*** Quoted passage ***

Farmer's Diary, Winter 2015

50 X 60:  50% OF OUR FOOD REQUIREMENTS BY 2060

50 X 60—it’s the newest buzzword in our community and the best news that Ag entrepreneurs have had in years (short of less regulation). Who wouldn’t be excited at the thought of more farms of all sorts dotting our landscapes, preserving and protecting productive open land at no additional cost to the tax-payer, and enough Ag job opportunities to satisfy the crying need of young entrepreneurs?

Consider, if you will, where Massachusetts’ thinking about food has been heading recently. There is a throaty cry for more fresh local produce, meat, fish, and forestry products. There are over 148 Agricultural Commissions in MA, of which 117 have already passed Right-to-Farm by-laws protecting farmers and backyard entrepreneurs from ill-informed (if well-intentioned) pressures. Every day earnest and capable young men and women are knocking on websites inquiring about jobs, internships, and any ag opportunity that might be available. Ag education is thriving. There is a hue and cry in the hustings: how can we do more to feed ourselves better in the coming years? We want more of what’s good for us all. How are we going to get it without depleting our resources irreparably? It is not yet too late for a comprehensive "Marshall Plan" for sustainable growth and food prosperity in MA and the Northeast.

***

◆ Apply what you read ◆
• 1. In the farmer's diary entry, shorten the paragraph that begins "Consider, if you will" while keeping its main facts.
• 2. Repeat the stretch of the farmer's diary entry from "50 X 60—it’s" through "of young entrepreneurs?", word for word.

*** Data for analysis ***

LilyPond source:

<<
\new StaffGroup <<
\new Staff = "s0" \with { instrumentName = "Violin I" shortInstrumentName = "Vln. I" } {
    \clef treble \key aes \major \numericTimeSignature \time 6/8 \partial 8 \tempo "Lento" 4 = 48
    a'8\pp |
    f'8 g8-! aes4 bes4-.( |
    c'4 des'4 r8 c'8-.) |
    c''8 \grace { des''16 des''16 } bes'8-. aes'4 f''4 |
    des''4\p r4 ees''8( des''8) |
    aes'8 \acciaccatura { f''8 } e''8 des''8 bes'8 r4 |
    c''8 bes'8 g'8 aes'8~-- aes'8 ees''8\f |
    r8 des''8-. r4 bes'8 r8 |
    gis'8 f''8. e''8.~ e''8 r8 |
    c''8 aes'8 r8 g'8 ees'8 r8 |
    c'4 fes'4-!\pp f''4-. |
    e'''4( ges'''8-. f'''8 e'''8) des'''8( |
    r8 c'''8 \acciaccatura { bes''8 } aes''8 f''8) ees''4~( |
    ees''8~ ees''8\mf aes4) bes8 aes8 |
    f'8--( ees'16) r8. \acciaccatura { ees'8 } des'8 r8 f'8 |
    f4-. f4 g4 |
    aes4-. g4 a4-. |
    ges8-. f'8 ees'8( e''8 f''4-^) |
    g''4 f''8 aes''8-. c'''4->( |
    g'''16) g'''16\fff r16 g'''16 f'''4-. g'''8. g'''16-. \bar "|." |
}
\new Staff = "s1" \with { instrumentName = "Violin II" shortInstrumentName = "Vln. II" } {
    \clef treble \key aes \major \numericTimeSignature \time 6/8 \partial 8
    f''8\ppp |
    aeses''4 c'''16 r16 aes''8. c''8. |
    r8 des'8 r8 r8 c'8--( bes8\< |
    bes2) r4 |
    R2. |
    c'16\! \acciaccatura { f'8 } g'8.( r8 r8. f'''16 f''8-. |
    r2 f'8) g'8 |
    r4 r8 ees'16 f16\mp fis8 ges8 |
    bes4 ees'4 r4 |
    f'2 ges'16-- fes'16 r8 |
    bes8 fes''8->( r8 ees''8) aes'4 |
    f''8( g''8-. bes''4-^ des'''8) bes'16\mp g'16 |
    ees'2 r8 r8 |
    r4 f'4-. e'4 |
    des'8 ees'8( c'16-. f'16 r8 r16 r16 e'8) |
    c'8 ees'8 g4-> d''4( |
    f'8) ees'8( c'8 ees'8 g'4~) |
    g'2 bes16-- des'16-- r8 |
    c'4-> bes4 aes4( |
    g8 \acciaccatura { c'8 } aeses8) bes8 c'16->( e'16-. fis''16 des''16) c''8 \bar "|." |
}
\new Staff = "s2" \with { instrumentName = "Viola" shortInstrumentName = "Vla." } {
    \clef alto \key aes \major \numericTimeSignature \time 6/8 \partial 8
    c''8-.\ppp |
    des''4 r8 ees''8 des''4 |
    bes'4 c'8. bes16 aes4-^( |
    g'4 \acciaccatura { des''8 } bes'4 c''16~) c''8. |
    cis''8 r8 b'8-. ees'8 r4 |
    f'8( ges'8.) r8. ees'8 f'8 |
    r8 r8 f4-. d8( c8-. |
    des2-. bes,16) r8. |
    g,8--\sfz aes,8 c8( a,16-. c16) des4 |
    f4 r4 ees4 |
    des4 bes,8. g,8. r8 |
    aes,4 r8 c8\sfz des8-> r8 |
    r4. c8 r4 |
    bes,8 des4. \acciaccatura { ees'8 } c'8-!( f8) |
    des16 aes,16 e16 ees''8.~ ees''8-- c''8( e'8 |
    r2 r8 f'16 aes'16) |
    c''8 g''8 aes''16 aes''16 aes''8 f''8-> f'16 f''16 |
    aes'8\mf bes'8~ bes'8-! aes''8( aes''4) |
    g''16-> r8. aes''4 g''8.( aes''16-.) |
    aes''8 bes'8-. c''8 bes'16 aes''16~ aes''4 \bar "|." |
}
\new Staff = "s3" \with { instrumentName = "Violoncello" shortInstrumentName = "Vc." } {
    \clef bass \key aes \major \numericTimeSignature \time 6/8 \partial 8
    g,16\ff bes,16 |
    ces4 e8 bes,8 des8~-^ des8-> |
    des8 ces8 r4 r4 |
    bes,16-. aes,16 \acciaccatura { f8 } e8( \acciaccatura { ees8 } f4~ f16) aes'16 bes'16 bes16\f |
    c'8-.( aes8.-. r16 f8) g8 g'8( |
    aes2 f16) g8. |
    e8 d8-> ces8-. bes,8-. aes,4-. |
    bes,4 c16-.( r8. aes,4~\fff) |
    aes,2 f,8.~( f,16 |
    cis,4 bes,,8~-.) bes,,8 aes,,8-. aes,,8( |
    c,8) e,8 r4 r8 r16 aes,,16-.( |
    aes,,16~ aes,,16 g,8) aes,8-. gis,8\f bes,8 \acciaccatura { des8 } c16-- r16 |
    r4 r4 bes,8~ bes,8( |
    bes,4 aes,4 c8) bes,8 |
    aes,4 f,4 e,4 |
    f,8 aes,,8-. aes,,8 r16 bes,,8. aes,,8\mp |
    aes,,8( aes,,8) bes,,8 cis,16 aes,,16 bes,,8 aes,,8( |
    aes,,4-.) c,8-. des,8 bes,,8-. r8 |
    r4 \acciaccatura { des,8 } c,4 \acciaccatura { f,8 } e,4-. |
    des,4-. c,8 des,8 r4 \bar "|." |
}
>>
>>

***

◆ Exercise responses ◆
• 1. Massachusetts increasingly wants more fresh local produce, meat, fish, and forestry products. Of the state's more than 148 Agricultural Commissions, 117 have passed Right-to-Farm by-laws that protect farmers and backyard entrepreneurs from ill-informed pressures. Capable young people are asking every day about ag jobs, internships, and other openings, and ag education is thriving. People want to know how to feed themselves better in the coming years without doing lasting harm to resources. There is still time for a comprehensive "Marshall Plan" for sustainable growth and food prosperity in Massachusetts and the Northeast.

• 2.
50 X 60—it’s the newest buzzword in our community and the best news that Ag entrepreneurs have had in years (short of less regulation). Who wouldn’t be excited at the thought of more farms of all sorts dotting our landscapes, preserving and protecting productive open land at no additional cost to the tax-payer, and enough Ag job opportunities to satisfy the crying need of young entrepreneurs?